RAW DATA below:

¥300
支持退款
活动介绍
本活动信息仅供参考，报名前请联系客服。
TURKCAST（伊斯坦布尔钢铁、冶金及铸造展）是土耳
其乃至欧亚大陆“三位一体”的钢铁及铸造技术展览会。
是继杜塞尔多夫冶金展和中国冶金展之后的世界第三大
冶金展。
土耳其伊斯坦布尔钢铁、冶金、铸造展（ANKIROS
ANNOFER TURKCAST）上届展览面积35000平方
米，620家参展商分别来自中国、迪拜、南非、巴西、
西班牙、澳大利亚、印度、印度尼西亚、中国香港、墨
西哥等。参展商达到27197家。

End of RAW DATA.
RAW DATA below:

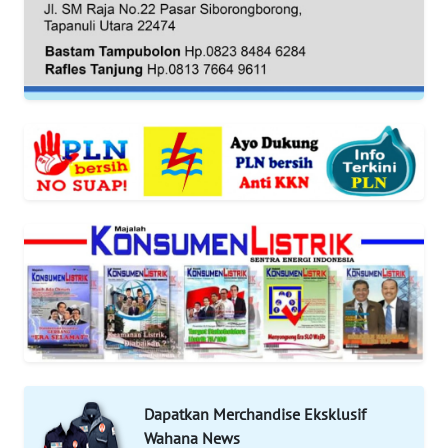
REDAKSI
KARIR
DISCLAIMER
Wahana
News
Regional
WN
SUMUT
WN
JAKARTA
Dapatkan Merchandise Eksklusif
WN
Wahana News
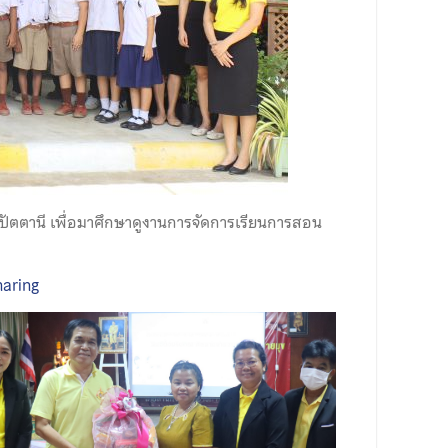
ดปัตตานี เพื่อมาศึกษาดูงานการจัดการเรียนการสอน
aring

End of RAW DATA.

Which lines above hold the string "TURKCAST"? Please copy all of them.

TURKCAST（伊斯坦布尔钢铁、冶金及铸造展）是土耳
ANNOFER TURKCAST）上届展览面积35000平方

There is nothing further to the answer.